In Wil verdienten in den vergangenen Jahrhunderten viele Menschen ihren Lebensunterhalt etwa als Gewerbetreibende, als Kunsthandwerker, als Bademeister sowie als Gastwirte; in der regionalen Marktstadt benötigten Händler wie Kunden Verpflegung und Unterkunft. Es überrascht, dass in dieser vom Gewerbe geprägten Kleinstadt bereits früh Bildung eine wichtige Rolle spielte. Bereits am 29. März 1269 wird in einer Urkunde erstmals ein Vorsteher einer Wiler Lateinschule erwähnt. Gemäss der Historikerin Magdalen Bless-Grabherr ist diese Wiler Bildungsstätte die erste bekannte im Gebiet des heutigen Kantons St. Gallen.

Bildung wurde damals noch nicht im heutigen Sinn als Vermittlung von Allgemeinwissen und der Förderung von Fähigkeiten verstanden. Es ging einzig um das Erlernen der Sprache Latein, die auch die Sprache der Kirche war. Bildung war gleichbedeutend mit religiöser Erziehung.

Die Lehrenden hatten keine pädagogische Ausbildung durchlaufen. Die Rute war ein sehr häufig eingesetztes Instrument. Der Schulunterricht sollte die Kinder vor allem befähigen, den Katechismus zu lesen und im Gottesdienst singend und betend mitzuwirken. Schulhäuser gab es noch nicht, in der Regel unterrichteten die Lehrpersonen in ihren Wohnräumen.

Lehrer mussten gut singen können

Die Lehrer waren Kleriker oder auch Laien. Das wichtigste Kriterium für ihre Anstellung war eine schöne Singstimme. Sie mussten mit ihren Schülern täglich in Gottesdiensten singen und sollten ihnen stimmlich ein Vollbild sein. 

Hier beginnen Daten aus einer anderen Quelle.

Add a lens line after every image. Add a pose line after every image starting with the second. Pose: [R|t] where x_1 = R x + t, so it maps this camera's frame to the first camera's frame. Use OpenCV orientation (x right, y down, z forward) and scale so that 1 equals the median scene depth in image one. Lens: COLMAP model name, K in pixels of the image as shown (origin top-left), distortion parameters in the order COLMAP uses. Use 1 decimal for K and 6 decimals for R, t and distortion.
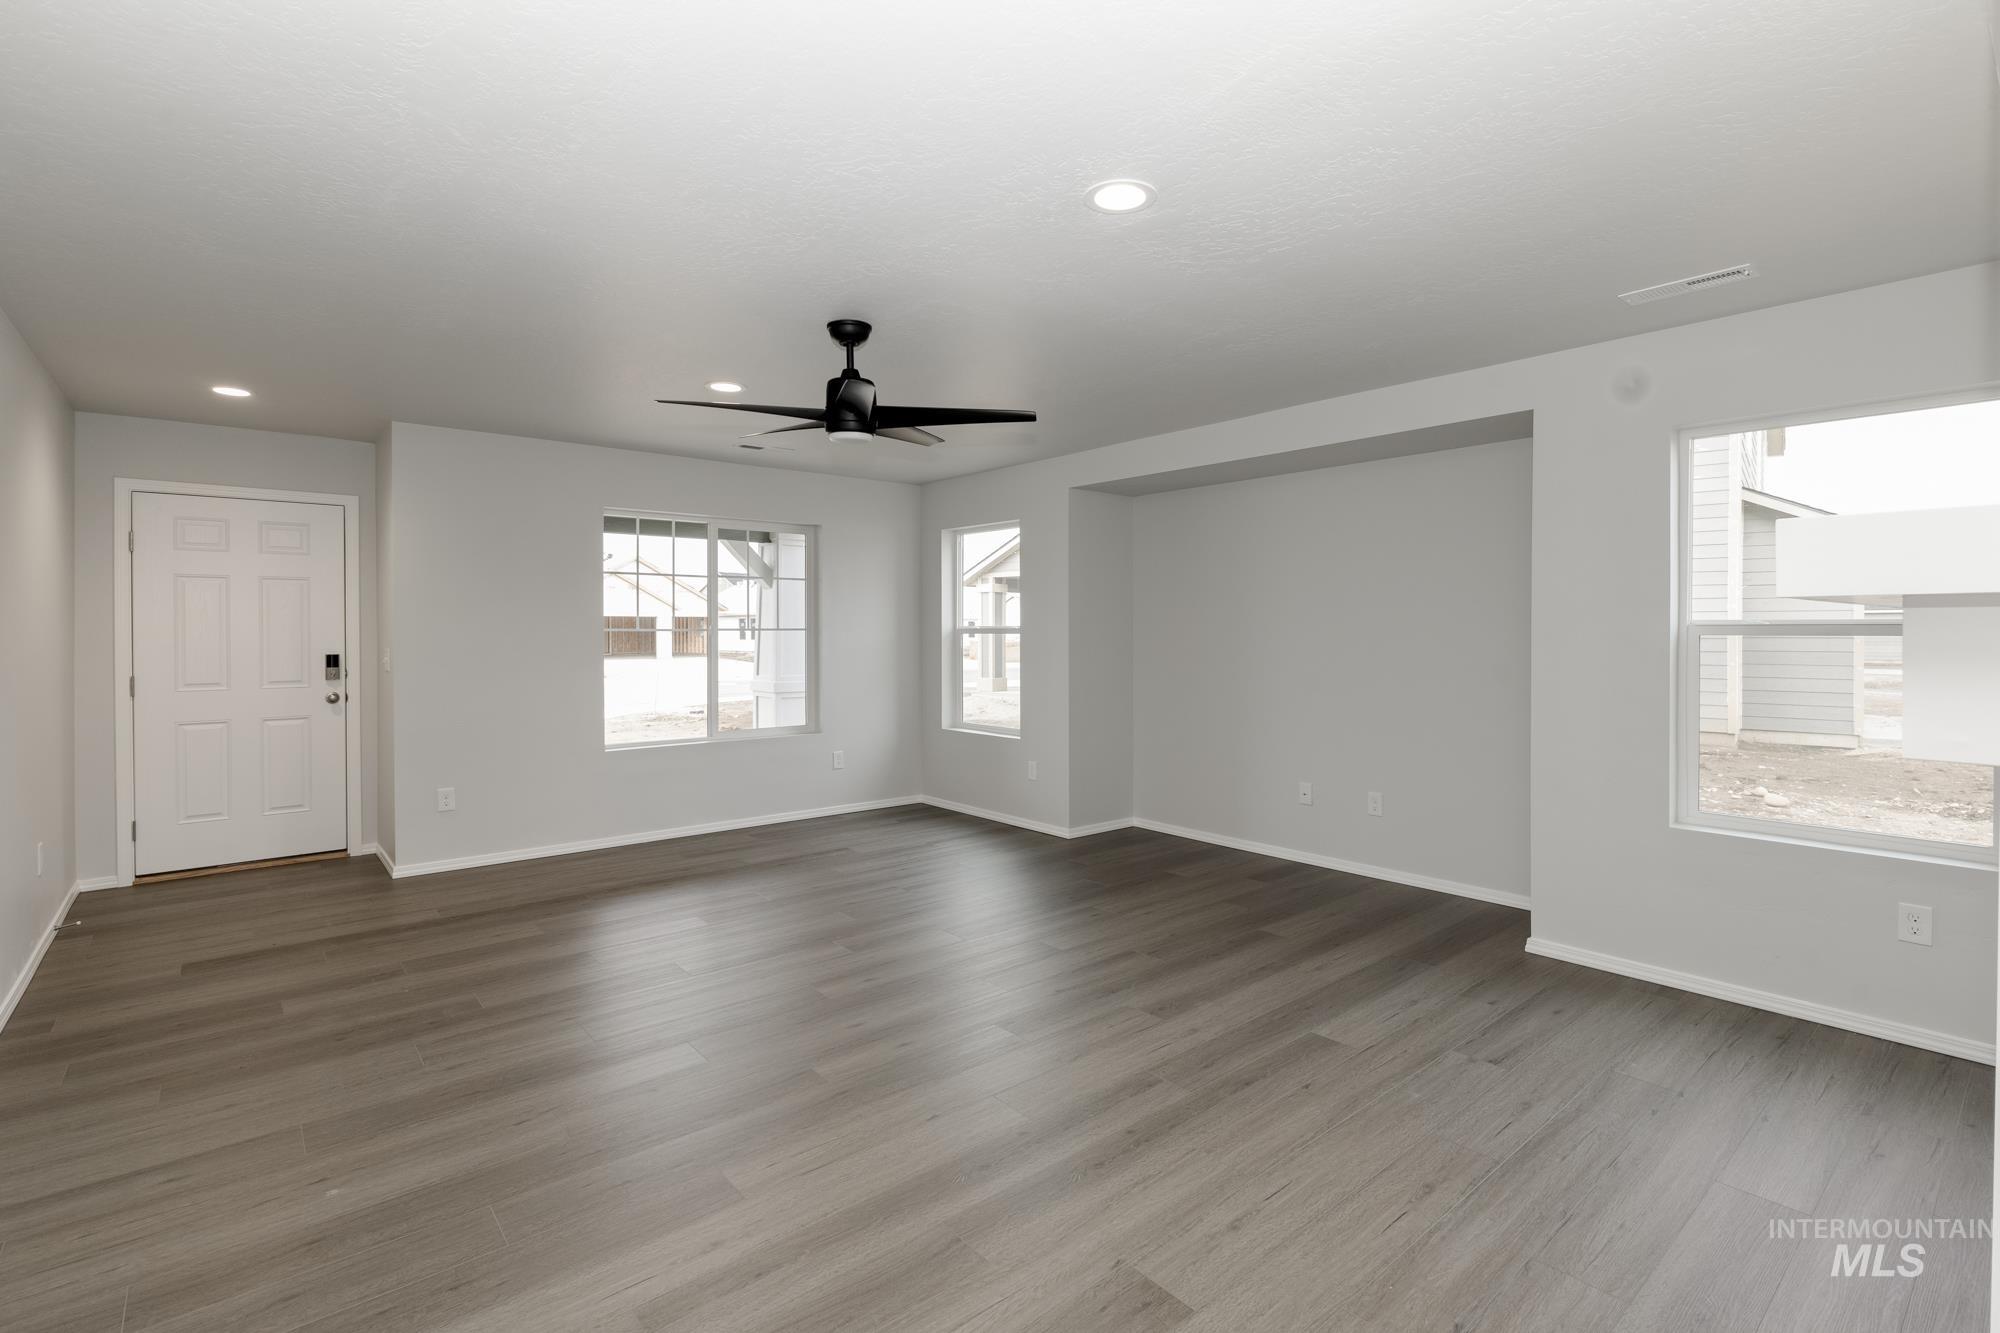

Im Weiteren mussten die Schüler gemeinsam für Verstorbene singen und beten. Um auch das Aufführen von geistlichen Schauspielen stand auf dem Schulprogramm. Und auch an Prozessionen liefen sie regelmässig mit. Mit ihren einheitlich blaue Mänteln waren die Lateinschüler leicht erkennbar. 


Zahlreiche Wiler Studenten

Die Kenntnisse von Latein öffnete den Weg zur Welt der Wissenschaft, in der man sich international mündlich und schriftlich in dieser Sprache verständigte. Viele Wiler Lateinschüler studierten in Tübingen, Heidelberg, Erfurt, Leipzig und Wien an den dortigen Universitäten. Die Obrigkeit war darüber mässig erfreut. Dadurch würden zu wenig Kinder in Wil später einen Handwerksberuf ergreifen, argwöhnte sie. Zudem würden sie durch das Studium den ohnehin schmalen Geldbeute der Eltern übermässig beanspruchen.

Willkommene Mädchenbildung

Ab Mitte des 16. Jahrhunderts gab es in Wil auch eine Mädchenschule sowie eine deutschsprachige Schule, die «Ordinärischule» genannt wurde.

Nach der Auflösung des Klosters St. Gallen und der Gründung des Kantons, wurde das Schulwesen neu organisiert. Aus der Knabenschule wurde die Primarschule. Später kam eine Realschule mit einem breiten Fächerangebot hinzu. Diese wurde bis 1920 von der Ortsgemeinde getragen. 

Und die Bildung der Mädchen übernahmen die Nonnen des Klosters St. Katharina. Da damals die Klöster politisch um ihre Existenzberechtigung kämpften mussten, war die Mädchenbildung ein willkommener Nachweis ihrer Nützlichkeit für die Gesellschaft.